Hayes: I think BioSPICE is an attempt at that.
Smith: So they’re linking LIMS systems to design?
Hayes: And iterating along with systems biology pathway analysis — with standard differential equations.
Smith: Well, that’s where the future lab I should think is going.
Hayes: That’s all built, though, on having really good infrastructure — and that’s the issue in bioinformatics. Our databases are really hard to manage, there aren’t any companies that provide these effectively as services. Biogen Idec actually looked to see if there was a company that could just deliver us Blast databases and all we’d have to do is run queries, and have everything updated in the databases as well as the code updated on our services. We couldn’t find anyone.
Grinstein: I’m an optimist because I believe that those tools will eventually be well developed both by academic and commercial partners. I think that that’s going to happen more and more.
Aronson: We’re seeing an increasing number of large studies within the academic arena — and those large studies do lend themselves to investments in IT infrastructure to make the processes that underlie those studies as efficient as possible.
Hayes: I saw very few grants come across this last study section that had much in the way of infrastructure, and they are hard to get funded.
GT: Our readers are also interested in data storage. How do you best plan for the future when you think about data storage?
Grinstein: Up until about two years ago I was really worried about the same question — and then digital photography took off. The amount of storage by individuals who have digital cameras is reaching a terabyte per family, easily. That’s funding an immense amount of research into digital storage. 256 terabyte address spaces will be available in about a year.
Hayes: That’s holographic storage, right? Holographic storage is potentially world changing. But magnetic disk is getting pretty close to the limit.
Smith: Even without going to the 10-year-out stuff, my lab maintains these databases, has all the public databases in house. We just went out and got a 2 terabyte striped RAID hot swappable system — it was $2500, period. Any laboratory can put together a dozen terabyte system if they so desire.
Hayes: But the better question is, how many of those images do you need to keep?
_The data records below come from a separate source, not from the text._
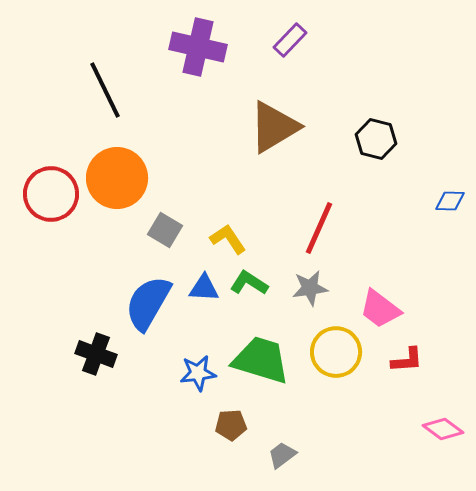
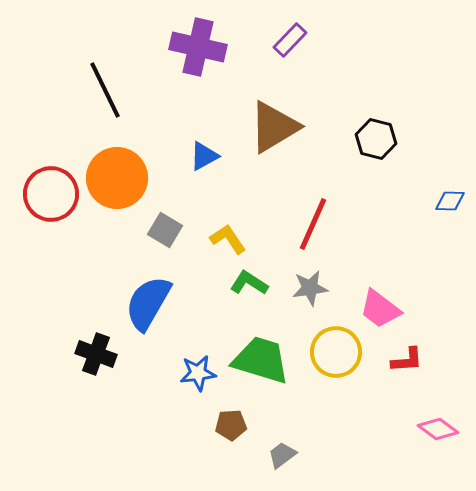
red line: moved 6 px left, 4 px up
blue triangle: moved 132 px up; rotated 32 degrees counterclockwise
pink diamond: moved 5 px left
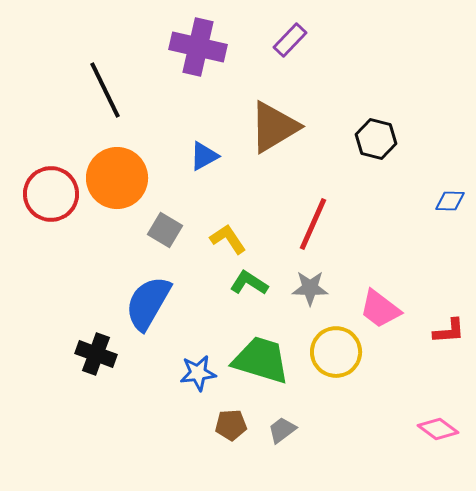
gray star: rotated 9 degrees clockwise
red L-shape: moved 42 px right, 29 px up
gray trapezoid: moved 25 px up
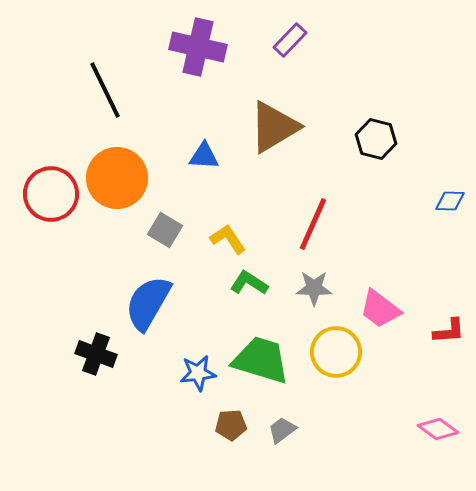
blue triangle: rotated 32 degrees clockwise
gray star: moved 4 px right
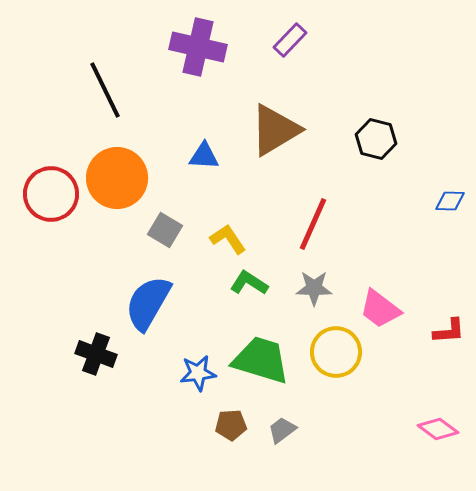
brown triangle: moved 1 px right, 3 px down
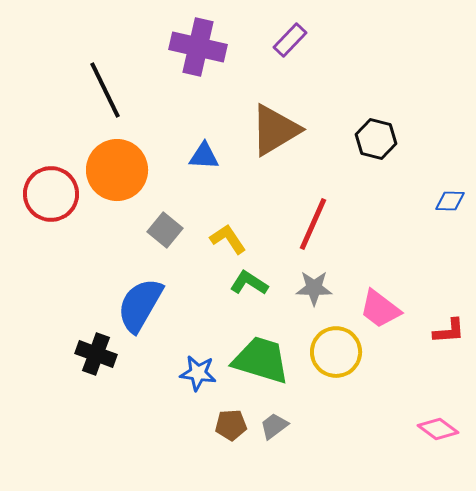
orange circle: moved 8 px up
gray square: rotated 8 degrees clockwise
blue semicircle: moved 8 px left, 2 px down
blue star: rotated 15 degrees clockwise
gray trapezoid: moved 8 px left, 4 px up
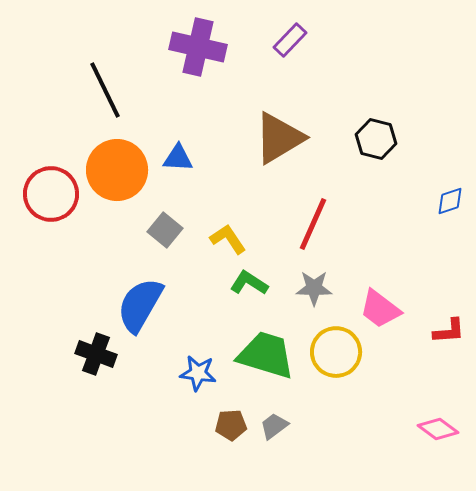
brown triangle: moved 4 px right, 8 px down
blue triangle: moved 26 px left, 2 px down
blue diamond: rotated 20 degrees counterclockwise
green trapezoid: moved 5 px right, 5 px up
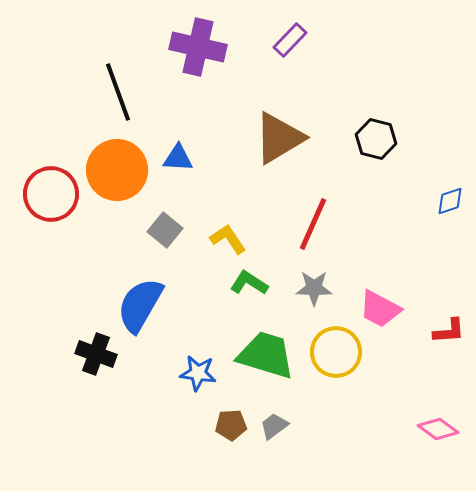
black line: moved 13 px right, 2 px down; rotated 6 degrees clockwise
pink trapezoid: rotated 9 degrees counterclockwise
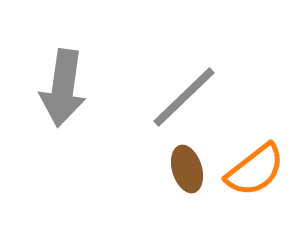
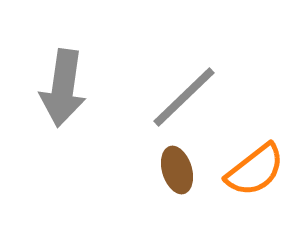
brown ellipse: moved 10 px left, 1 px down
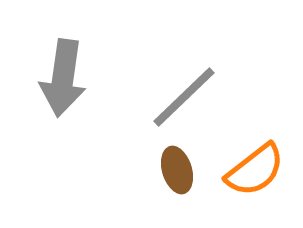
gray arrow: moved 10 px up
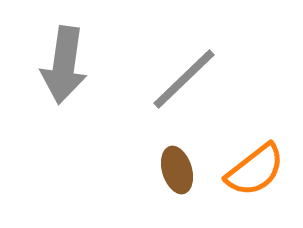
gray arrow: moved 1 px right, 13 px up
gray line: moved 18 px up
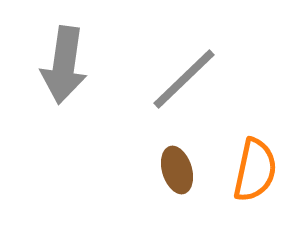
orange semicircle: rotated 40 degrees counterclockwise
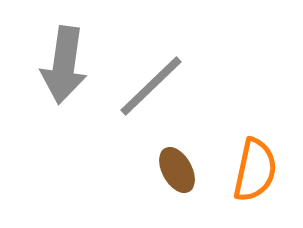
gray line: moved 33 px left, 7 px down
brown ellipse: rotated 12 degrees counterclockwise
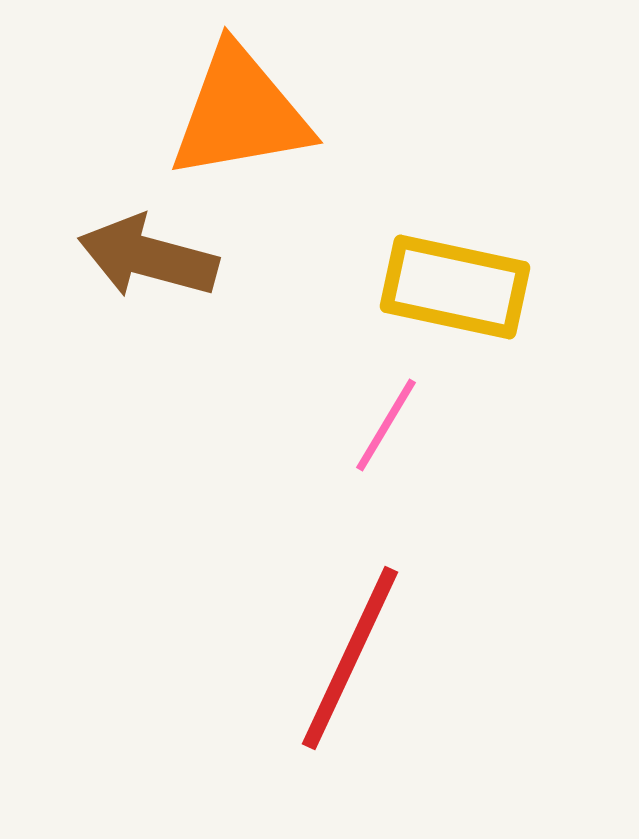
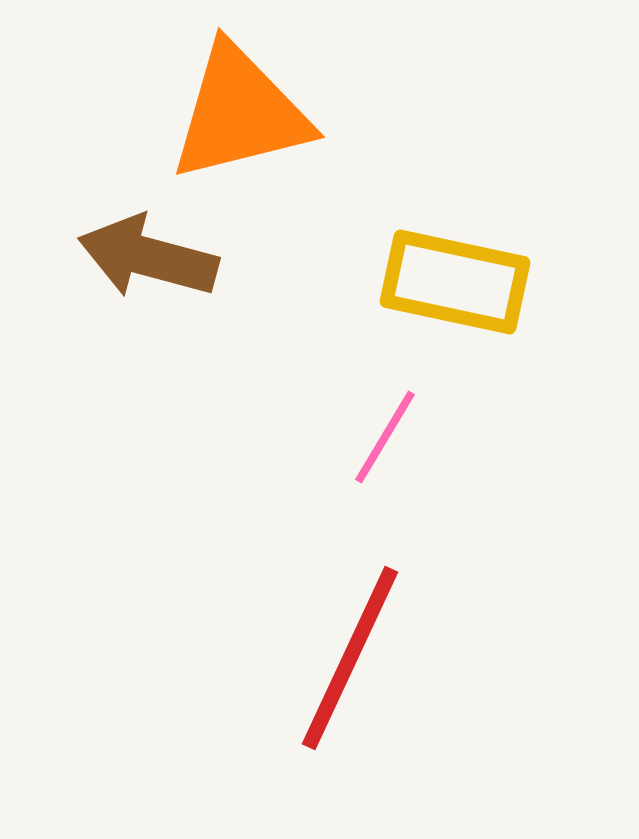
orange triangle: rotated 4 degrees counterclockwise
yellow rectangle: moved 5 px up
pink line: moved 1 px left, 12 px down
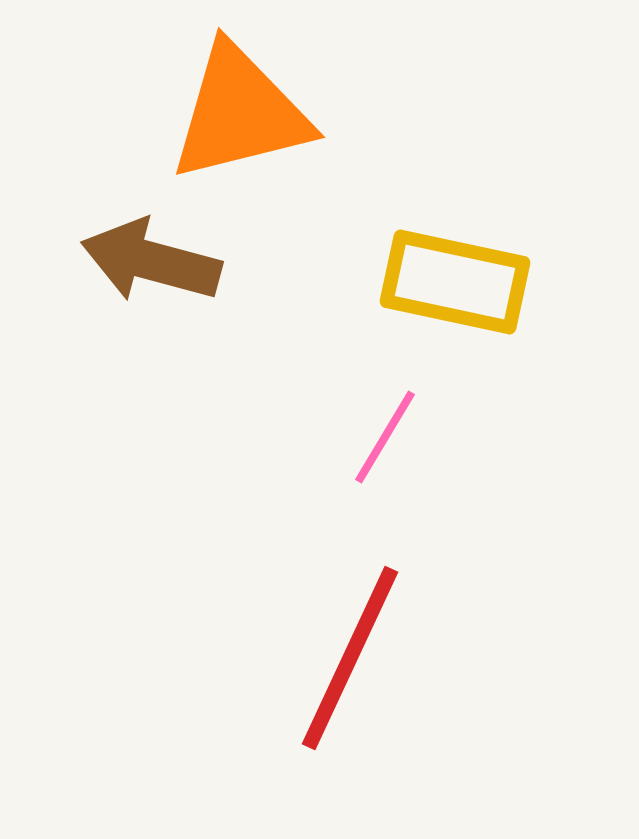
brown arrow: moved 3 px right, 4 px down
Aronson: I think that’s where the big challenge is here. The cost of individual units of storage is going down considerably, but the amount of data that we need to manage is going up — and it’s the management of that data that we see as a challenge. I have found that to be a challenge because of what each next generation of instrument is going to generate. We wound up looking to commercial partners to help us. We partner with HP to help us figure out how to optimize storage in a kind of unpredictable environment.
Hayes: The one thing that I have not seen at all is better data backup. The best technology for backup is tape, and tape is really painful.
Grinstein: If you’re generating data fast, tape systems cannot handle it.
Aronson: I think that all of this winds up being tradeoffs between how much dollars get put into infrastructure and how much dollars get put into operating people to manage that infrastructure. What we really need to look to the vendors to do is to not only make strides in giving us cheaper storage, but in giving us the tools so that the FTE count required to manage that over time [goes down].